- [Textauszug]
>>>>>
Widgets für Soziale Netzwerke entwickeln

Anfang des Monats hat Google mit einem ungewöhnlichen Event sein neuestes Projekt vorgestellt: OpenSocial. Neben Orkut und iGoogle reiht sich OpenSocial in die sozialen Aktivitäten von Google ein.
OpenSocial beschäftigt sich mit der Distribution von Widgets für Soziale Netzwerke. Bisher musste ein Widget für jedes Netzwerk an dessen spezifische API angepasst werden. Nun genügt ein Widget für OpenSocial, welches anschließend nahtlos in die Netzwerke der Partner eingebunden werden kann. Der prominenteste Partner dürfte MySpace sein, aber auch Bebo, Xing, Hi5 und viele andere sind mit von der Partie.
Der Name OpenSocial impliziert, dass die Netzwerke untereinander kommunizieren können. Doch eigentlich ist OpenSocial eine Erleichterung für Entwickler. Diese müssen nur noch ein Widget – in den bekannten Standard Web Programmiersprachen Javascript und HTML – schreiben, müssen also nur noch OpenSocial statt unzähliger APIs beherrschen.
Technisch gesehen beinhaltet OpenSocial drei APIs, über die der Entwickler Zugang zu den Profildaten und Aktivitäten eines Users und allen anderen, öffentlichen, über ATOM adressierbaren Inhalten erhält.
<<<<<
- [Aufgabenstellung] Führen Sie den Textauszug über OpenSocial im Anschluss an seinen letzten Satz weiter.

- [Extrahierte Daten]
>>>>>
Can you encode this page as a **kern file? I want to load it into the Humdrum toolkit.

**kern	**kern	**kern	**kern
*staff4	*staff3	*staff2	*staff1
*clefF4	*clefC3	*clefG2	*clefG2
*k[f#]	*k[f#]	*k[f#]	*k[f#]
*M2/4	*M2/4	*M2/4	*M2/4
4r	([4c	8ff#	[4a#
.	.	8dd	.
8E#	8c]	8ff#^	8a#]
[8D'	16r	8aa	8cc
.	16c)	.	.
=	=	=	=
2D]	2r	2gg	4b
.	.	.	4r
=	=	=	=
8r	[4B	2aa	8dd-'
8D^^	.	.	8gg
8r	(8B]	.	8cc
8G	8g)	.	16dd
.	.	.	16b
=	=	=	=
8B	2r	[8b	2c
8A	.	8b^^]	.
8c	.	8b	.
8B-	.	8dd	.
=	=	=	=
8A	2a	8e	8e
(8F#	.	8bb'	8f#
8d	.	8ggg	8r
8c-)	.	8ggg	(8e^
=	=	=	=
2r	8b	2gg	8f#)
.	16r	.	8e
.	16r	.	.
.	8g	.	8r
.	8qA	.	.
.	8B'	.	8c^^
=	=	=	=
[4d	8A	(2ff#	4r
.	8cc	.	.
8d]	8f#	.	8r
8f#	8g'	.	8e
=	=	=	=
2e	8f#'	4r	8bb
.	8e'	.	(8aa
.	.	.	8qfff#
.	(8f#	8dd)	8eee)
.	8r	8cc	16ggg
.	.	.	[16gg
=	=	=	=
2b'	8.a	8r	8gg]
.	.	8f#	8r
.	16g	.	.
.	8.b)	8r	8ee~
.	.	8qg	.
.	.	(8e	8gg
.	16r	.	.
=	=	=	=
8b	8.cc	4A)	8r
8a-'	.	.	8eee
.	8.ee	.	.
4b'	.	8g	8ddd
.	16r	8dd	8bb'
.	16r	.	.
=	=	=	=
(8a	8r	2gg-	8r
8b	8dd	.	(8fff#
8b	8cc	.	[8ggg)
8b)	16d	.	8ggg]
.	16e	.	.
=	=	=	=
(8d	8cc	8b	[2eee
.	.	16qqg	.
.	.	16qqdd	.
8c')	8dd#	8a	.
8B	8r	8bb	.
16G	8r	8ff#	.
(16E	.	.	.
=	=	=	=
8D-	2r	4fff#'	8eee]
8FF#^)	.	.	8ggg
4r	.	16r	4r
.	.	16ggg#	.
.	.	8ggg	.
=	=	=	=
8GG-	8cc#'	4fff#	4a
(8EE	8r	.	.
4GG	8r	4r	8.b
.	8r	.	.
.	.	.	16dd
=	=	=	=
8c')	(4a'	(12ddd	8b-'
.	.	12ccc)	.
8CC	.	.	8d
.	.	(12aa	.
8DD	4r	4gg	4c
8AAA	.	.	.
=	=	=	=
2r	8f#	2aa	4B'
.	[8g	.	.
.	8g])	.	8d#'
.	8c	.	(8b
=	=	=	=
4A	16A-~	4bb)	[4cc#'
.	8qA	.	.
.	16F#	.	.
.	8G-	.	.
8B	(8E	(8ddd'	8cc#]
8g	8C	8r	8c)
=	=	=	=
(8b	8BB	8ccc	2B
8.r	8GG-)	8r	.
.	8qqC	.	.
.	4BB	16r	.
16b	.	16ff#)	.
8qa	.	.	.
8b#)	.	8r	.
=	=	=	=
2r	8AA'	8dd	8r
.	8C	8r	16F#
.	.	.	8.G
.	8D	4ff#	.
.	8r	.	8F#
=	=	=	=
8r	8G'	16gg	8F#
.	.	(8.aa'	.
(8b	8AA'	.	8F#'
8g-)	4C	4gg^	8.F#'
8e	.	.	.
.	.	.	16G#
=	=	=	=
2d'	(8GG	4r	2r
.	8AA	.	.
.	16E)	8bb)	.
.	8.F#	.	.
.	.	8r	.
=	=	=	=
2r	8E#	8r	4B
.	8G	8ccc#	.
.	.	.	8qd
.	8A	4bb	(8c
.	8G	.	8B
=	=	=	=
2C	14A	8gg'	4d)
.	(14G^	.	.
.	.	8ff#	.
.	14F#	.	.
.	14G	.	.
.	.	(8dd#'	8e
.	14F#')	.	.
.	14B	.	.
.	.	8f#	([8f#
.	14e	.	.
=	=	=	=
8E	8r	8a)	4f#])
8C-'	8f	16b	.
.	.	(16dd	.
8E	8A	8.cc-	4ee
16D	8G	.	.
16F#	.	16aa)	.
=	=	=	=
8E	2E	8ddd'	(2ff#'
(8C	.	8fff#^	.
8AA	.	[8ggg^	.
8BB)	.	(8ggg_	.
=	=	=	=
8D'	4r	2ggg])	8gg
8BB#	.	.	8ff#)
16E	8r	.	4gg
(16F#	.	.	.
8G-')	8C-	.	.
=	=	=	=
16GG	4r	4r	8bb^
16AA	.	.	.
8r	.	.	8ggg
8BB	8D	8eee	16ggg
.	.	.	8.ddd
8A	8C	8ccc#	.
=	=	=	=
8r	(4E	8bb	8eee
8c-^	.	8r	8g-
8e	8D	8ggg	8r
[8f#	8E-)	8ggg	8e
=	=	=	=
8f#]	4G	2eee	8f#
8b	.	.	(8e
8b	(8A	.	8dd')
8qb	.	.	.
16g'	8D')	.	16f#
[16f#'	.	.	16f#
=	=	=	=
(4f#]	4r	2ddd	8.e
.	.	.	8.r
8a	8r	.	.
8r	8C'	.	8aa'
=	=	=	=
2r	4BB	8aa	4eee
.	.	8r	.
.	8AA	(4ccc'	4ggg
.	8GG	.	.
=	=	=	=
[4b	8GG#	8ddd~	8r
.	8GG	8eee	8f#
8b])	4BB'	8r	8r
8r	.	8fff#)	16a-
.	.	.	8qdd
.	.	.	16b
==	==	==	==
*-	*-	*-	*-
<<<<<
- [Erwartete Antwort]
Neben der Bereitstellung der APIs hat sich Google auch mit der Vernetzung von Netzwerken beschäftigt. Scheinbar plant Google die Speicherung aller, zu einem User im Internet vorhandener Daten. Inklusive Daten aus Soziale Netzwerken und Google Produkten. Weiterhin ist angedacht, diese Daten zu veröffentlichen: Entwickler sollen Zugriff auf die gesammelten Daten erhalten, um soziale Applikationen für beliebige Dienste schreiben zu können.
Wie sind diese Pläne mit den geltenden Datenschutzgesetzen vereinbar? Aktuell wohl noch gar nicht. Aber auch hier hat Google ein Ass im Ärmel: Peter Fleischer, oberster Datenschutzbeauftragter bei Google, hat eine Diskussion über globale Datenschutzgesetzte ins Rollen gebracht. Und da Google diese Debatte initiiert hat, hofft man, bei den neuen Gesetzen ein gewisses Mitsprecherecht zu erhalten.
Es bleibt also abzuwarten, wie das Ringen um die Datenschutzgesetze enden wird und wie gläsern der Internetuser durch Google in Zukunft erscheinen wird.